Costa is outraged as he recalls Bolsonaro’s statements regarding the Dom Phillips and Bruno Pereira case.
“The president blames the victims for what happened to them, and that discourse emboldens those who kill, those who invade communities, because they see themselves in Bolsonaro and treat us as enemies.”
“But we can’t lose hope that this situation will change,” he adds. “We have already realized that this change is not going to come from any government, so what is left for us to do is resist alongside these communities. Fight and resist,” he concludes.
The map of impunity
From 1985 to 2021 there were 1,536 murder cases in rural areas, with a total of 2,028 victims. Of those cases, 170 went to trial, with 39 individuals accused of ordering the murders found guilty and 34 acquitted, and 139 individuals accused of being the material perpetrators sentenced and 244 acquitted.
According to data from CPT, 88.94 percent of murder cases did not make it to court, revealing that impunity is used as a tool in the forcing of rural people from the lands, forests, and waters in their territories.

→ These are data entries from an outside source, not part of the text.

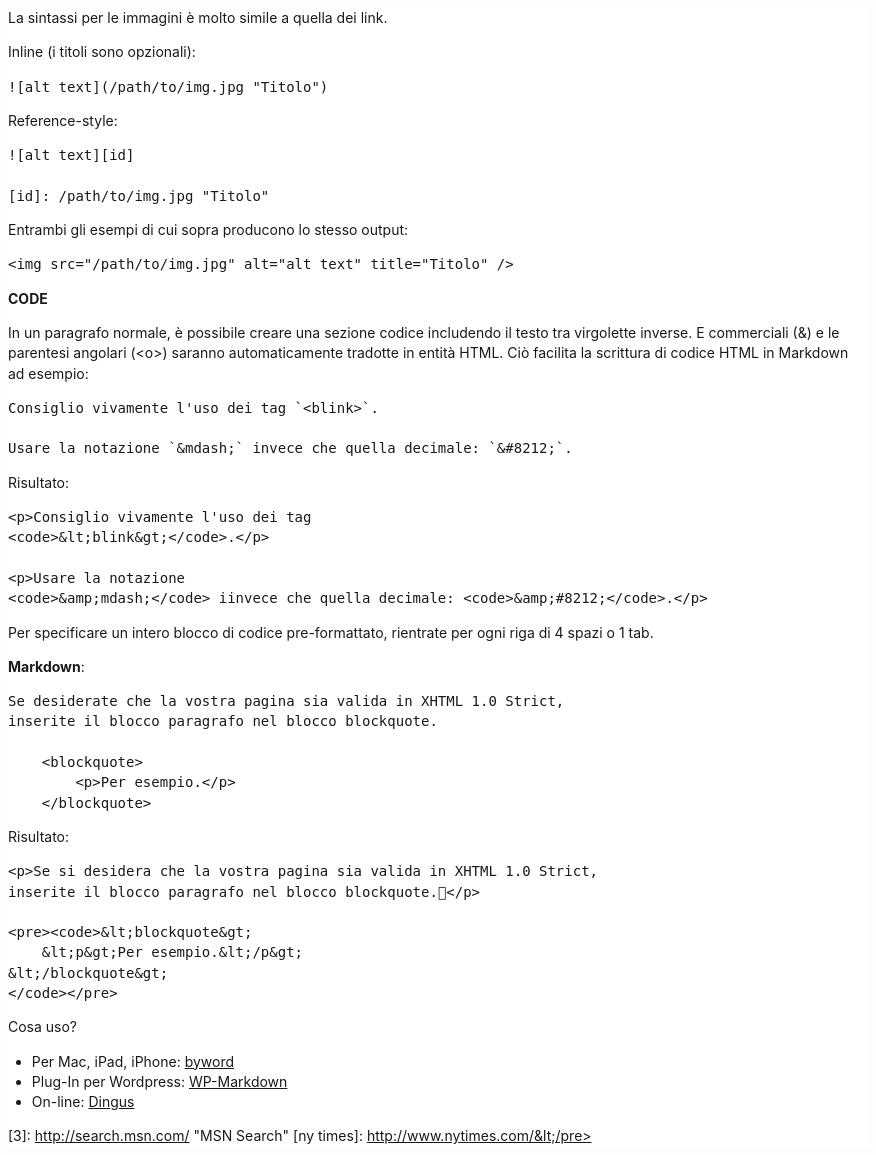 La sintassi per le immagini è molto simile a quella dei link.

Inline (i titoli sono opzionali):
<pre>![alt text](/path/to/img.jpg "Titolo")</pre>
Reference-style:
<pre>![alt text][id]

[id]: /path/to/img.jpg "Titolo"</pre>
Entrambi gli esempi di cui sopra producono lo stesso output:
<pre>&lt;img src="/path/to/img.jpg" alt="alt text" title="Titolo" /&gt;</pre>
<strong>CODE</strong>

In un paragrafo normale, è possibile creare una sezione codice includendo il testo tra virgolette inverse. E commerciali (&amp;) e le parentesi angolari (&lt;o&gt;) saranno automaticamente tradotte in entità HTML. Ciò facilita la scrittura di codice HTML in Markdown ad esempio:
<pre>Consiglio vivamente l'uso dei tag `&lt;blink&gt;`.

Usare la notazione `&amp;mdash;` invece che quella decimale: `&amp;#8212;`.</pre>
Risultato:
<pre>&lt;p&gt;Consiglio vivamente l'uso dei tag
&lt;code&gt;&amp;lt;blink&amp;gt;&lt;/code&gt;.&lt;/p&gt;

&lt;p&gt;Usare la notazione
&lt;code&gt;&amp;amp;mdash;&lt;/code&gt; iinvece che quella decimale: &lt;code&gt;&amp;amp;#8212;&lt;/code&gt;.&lt;/p&gt;</pre>
Per specificare un intero blocco di codice pre-formattato, rientrate per ogni riga di 4 spazi o 1 tab.

<strong>Markdown</strong>:
<pre>Se desiderate che la vostra pagina sia valida in XHTML 1.0 Strict,
inserite il blocco paragrafo nel blocco blockquote.

    &lt;blockquote&gt;
        &lt;p&gt;Per esempio.&lt;/p&gt;
    &lt;/blockquote&gt;</pre>
Risultato:
<pre>&lt;p&gt;Se si desidera che la vostra pagina sia valida in XHTML 1.0 Strict,
inserite il blocco paragrafo nel blocco blockquote.&lt;/p&gt;

&lt;pre&gt;&lt;code&gt;&amp;lt;blockquote&amp;gt;
    &amp;lt;p&amp;gt;Per esempio.&amp;lt;/p&amp;gt;
&amp;lt;/blockquote&amp;gt;
&lt;/code&gt;&lt;/pre&gt;</pre>
Cosa uso?
<ul>
	<li>Per Mac, iPad, iPhone: <a href="http://bywordapp.com">byword</a></li>
	<li>Plug-In per Wordpress: <a href="http://wordpress.org/plugins/wp-markdown/">WP-Markdown</a></li>
	<li>On-line: <a href="http://daringfireball.net/projects/markdown/dingus">Dingus</a></li>
</ul>

[1]: http://google.com/ "Google"
[2]: http://search.yahoo.com/ "Yahoo Search"
[3]: http://search.msn.com/ "MSN Search"</pre>
[ny times]: http://www.nytimes.com/&lt;/pre>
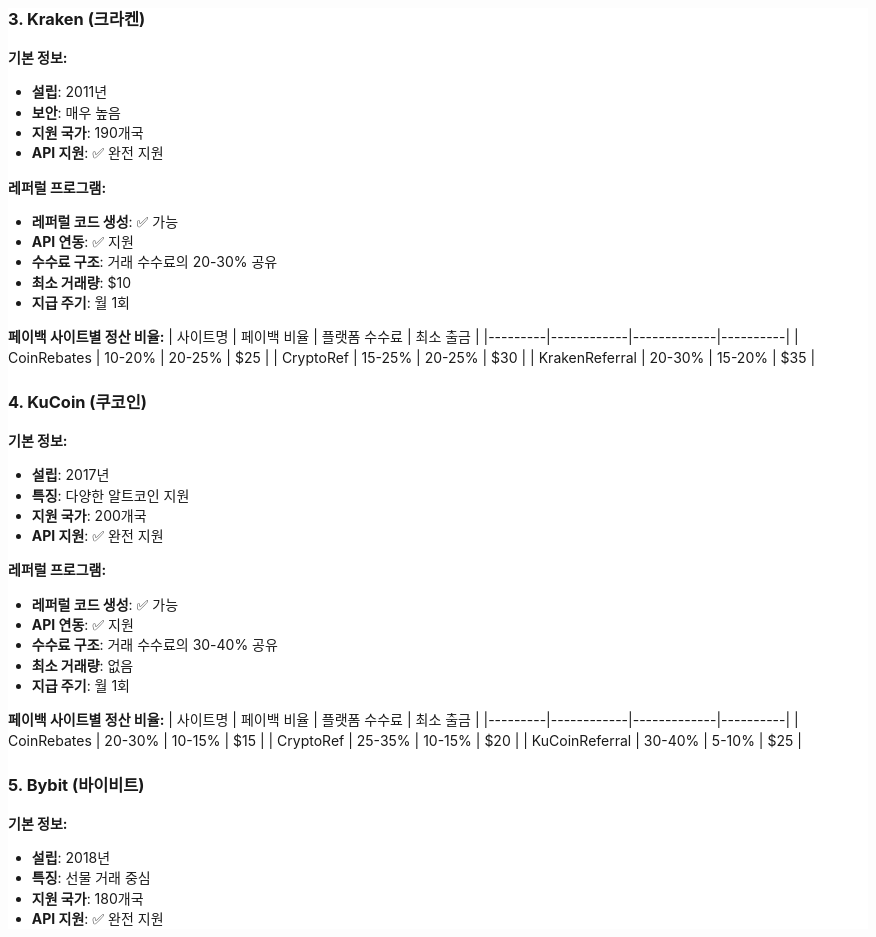 ### 3. Kraken (크라켄)

**기본 정보:**
- **설립**: 2011년
- **보안**: 매우 높음
- **지원 국가**: 190개국
- **API 지원**: ✅ 완전 지원

**레퍼럴 프로그램:**
- **레퍼럴 코드 생성**: ✅ 가능
- **API 연동**: ✅ 지원
- **수수료 구조**: 거래 수수료의 20-30% 공유
- **최소 거래량**: $10
- **지급 주기**: 월 1회

**페이백 사이트별 정산 비율:**
| 사이트명 | 페이백 비율 | 플랫폼 수수료 | 최소 출금 |
|---------|------------|-------------|----------|
| CoinRebates | 10-20% | 20-25% | $25 |
| CryptoRef | 15-25% | 20-25% | $30 |
| KrakenReferral | 20-30% | 15-20% | $35 |

### 4. KuCoin (쿠코인)

**기본 정보:**
- **설립**: 2017년
- **특징**: 다양한 알트코인 지원
- **지원 국가**: 200개국
- **API 지원**: ✅ 완전 지원

**레퍼럴 프로그램:**
- **레퍼럴 코드 생성**: ✅ 가능
- **API 연동**: ✅ 지원
- **수수료 구조**: 거래 수수료의 30-40% 공유
- **최소 거래량**: 없음
- **지급 주기**: 월 1회

**페이백 사이트별 정산 비율:**
| 사이트명 | 페이백 비율 | 플랫폼 수수료 | 최소 출금 |
|---------|------------|-------------|----------|
| CoinRebates | 20-30% | 10-15% | $15 |
| CryptoRef | 25-35% | 10-15% | $20 |
| KuCoinReferral | 30-40% | 5-10% | $25 |

### 5. Bybit (바이비트)

**기본 정보:**
- **설립**: 2018년
- **특징**: 선물 거래 중심
- **지원 국가**: 180개국
- **API 지원**: ✅ 완전 지원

In the last ten years, 313 people were murdered in the Amazon region in rural conflicts, accounting for 77 percent of the 403 such murders committed in all of Brazil from 2012 to 2021.
Last year saw the highest number of murders recorded since 2017, with 28 people killed in the states that make up the Amazônia Legal (the seven North Region states plus Mato Grosso and Maranhão).
Not counting Bruno and Dom, the CPT has recorded 19 murders in rural areas thus far this year. Of those, 15 were in Amazonia.